As the holidays approach and garbage cans begin to overflow in the kitchen from festive meals, one Sequim business has been ahead of the curve with cutting back on its food waste year round.
Gabriel and Jessica Schuenemann, owners of Alder Wood Bistro, 139 W. Alder St., said they’ve been proactive in managing their business’ waste for 11-plus years.
“We’ve wanted to be able to live our values with the business and leave as little of an impact on the environment and minimize our footprint,” Jessica said.
The couple said they’ve taken little steps that have made a big difference since opening their seasonal, local foods restaurant in August 2006.
Gabriel said the kitchen features 5-gallon buckets so that scraps from plates can go into compost bins behind the business.
There, Alder Wood Bistro’s employees sort food waste into multiple 20-gallon buckets with all organic food waste sent to Nash’s Organic Produce, Gabriel said.
The Schuenemanns also sort cardboard, plastics and various recyclables for pickup too.
With the reduction in food waste and recyclables going to the landfill, Alder Wood Bistro uses only a 96-gallon garbage can.
By doing so, the Schuenemanns said they are saving at least $1,000 a year in garbage bills and diverting dozens of yards of waste per year.
“It can be cheaper,” Gabriel said. “You just have to create the system.”
The couple said they aren’t aware of any other local restaurants going to this length to reduce waste, but Gabriel said he spoke about his methods at a recent conference and heard some restaurateurs were interested.
Jessica hopes her business’ efforts can inspire others.

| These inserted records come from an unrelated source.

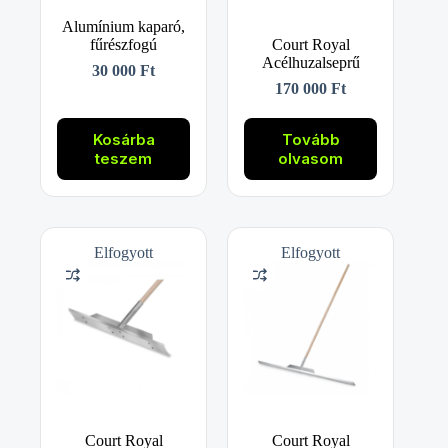
Alumínium kaparó,
fűrészfogú
Court Royal
Acélhuzalseprű
30 000
Ft
170 000
Ft
Kosárba
Tovább
teszem
olvasom
Elfogyott
Elfogyott
Court Royal
Court Royal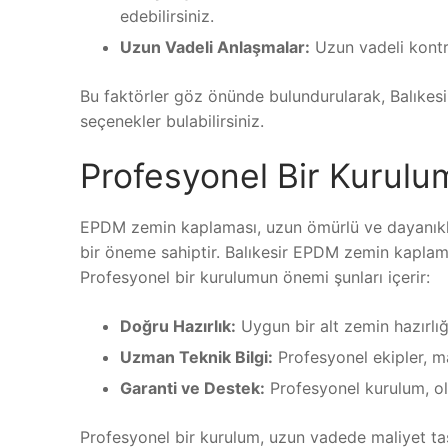
edebilirsiniz.
Uzun Vadeli Anlaşmalar:
Uzun vadeli kontra
Bu faktörler göz önünde bulundurularak, Balıkes
seçenekler bulabilirsiniz.
Profesyonel Bir Kurul
EPDM zemin kaplaması, uzun ömürlü ve dayanıklı
bir öneme sahiptir. Balıkesir EPDM zemin kaplama 
Profesyonel bir kurulumun önemi şunları içerir:
Doğru Hazırlık:
Uygun bir alt zemin hazırlığı
Uzman Teknik Bilgi:
Profesyonel ekipler, 
Garanti ve Destek:
Profesyonel kurulum, ola
Profesyonel bir kurulum, uzun vadede maliyet tas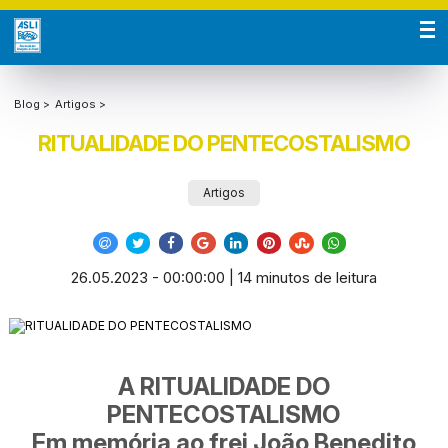
Blog >
Artigos >
RITUALIDADE DO PENTECOSTALISMO
Artigos
26.05.2023 - 00:00:00 | 14 minutos de leitura
A RITUALIDADE DO
PENTECOSTALISMO
Em memória ao frei João Benedito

“It behooves the world to eliminate food waste going into the garbage because it’s a large contributor to greenhouse gases,” she said.
Separating food scraps from other waste has become more common in recent years across the globe and in the U.S. including the City of Seattle that requires businesses compost organic waste on site, take it away themselves, or pay for a service for pick-up.
The Schuenemanns said separating their scraps has become “second nature and easy to do.”
Although, when cooking fish in the hot summer it can be a struggle in the kitchen with the smells of the scraps, Gabriel said.
“We just make sure the lids are on tight,” he said.
More about Alder Wood
One of the central goals of Alder Wood Bistro, the Schuenemanns said, is partnering with local farms.
The couple said they spend hours on the phone each week looking for ways to purchase goods such as mushrooms, pears, quinces, and huckleberries from Clallam and Jefferson County farmers.
By their estimation, they’ve spent about $1 million in the local economy over 11 years in business.
Gabriel said about 80 percent of the food they serve is organic with their cooking oils not including any GMOs, their beef all grass-fed and local, their hogs from Nash’s, which they butcher themselves, and their fish is all local coho or cod.
Another centerpiece of many of their popular dishes such as pizza is that it’s baked in a wood fired oven, which Gabriel said is purposeful because wood is a renewable resource.
Alder Wood Bistro is open 4:30-8:30 p.m. Wednesdays for a special wood-fired dinner night, and 11:30 a.m.-2:30 p.m. and 4:30-8:30 p.m. Thursdays-Saturdays for lunch and dinner.
The business closes annually for one month in January for vacation and repairs/painting. The business will close on Nov. 22 and 23 for Thanksgiving and reopen Nov. 24 and 25.